Hacker News new | ask | show | jobs
by marginalia_nu 1165 days ago
It wouldn't. But such islands are typically not very interesting either. The context of who links to a domain is very important for a search engine for many tasks, not just discovery.
1 comments

Very cool. Reason I ask is at first glance the header "Search the Internet" to me, implies you are searching the entire internet. It sounds like a more appropriate header would be "Search the obsecure Internet"
To be fair, no search engine lets you search the entire Internet, not even Google does this.

Internet arguably doesn't even have a size. You can construct a website that's like n.example.com/m which links to '(n+1).example.com/m' and 'n.example.com/(m+1)', for each m and n between 0 and 1e308.

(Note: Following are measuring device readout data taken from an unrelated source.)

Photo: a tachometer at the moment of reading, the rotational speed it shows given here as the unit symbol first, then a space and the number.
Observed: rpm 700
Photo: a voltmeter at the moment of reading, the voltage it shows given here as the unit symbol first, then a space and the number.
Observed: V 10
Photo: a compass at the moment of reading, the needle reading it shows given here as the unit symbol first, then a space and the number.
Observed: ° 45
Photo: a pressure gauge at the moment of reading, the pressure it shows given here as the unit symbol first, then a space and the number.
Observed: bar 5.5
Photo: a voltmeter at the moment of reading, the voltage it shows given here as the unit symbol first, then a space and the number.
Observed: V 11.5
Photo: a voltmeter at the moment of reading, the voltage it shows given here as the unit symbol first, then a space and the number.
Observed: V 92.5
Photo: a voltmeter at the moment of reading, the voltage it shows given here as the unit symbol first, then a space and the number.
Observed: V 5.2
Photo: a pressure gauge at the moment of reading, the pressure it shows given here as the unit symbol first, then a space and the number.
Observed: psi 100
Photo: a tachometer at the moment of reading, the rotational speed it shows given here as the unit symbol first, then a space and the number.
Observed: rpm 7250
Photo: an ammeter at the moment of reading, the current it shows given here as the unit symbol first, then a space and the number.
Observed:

I did it! For every two numbers, calc.shpakovsky.ru has a static(-looking) webpage showing their sum (or difference, etc). Together with links to several other pages. The only limitation I know of is 4k URL length. Interestingly enough, major search engines are rather smart about it and cooled down their indexing efforts after some time. Guess, I'm not the first one to make such a website.
Haha, nice! Crawler traps are a quite old phenomenon. Been around since before Google.

Dunno about the others, but my crawler has a set depth it will crawl. It'll BFS for like 1000-10000 documents depending on some factors.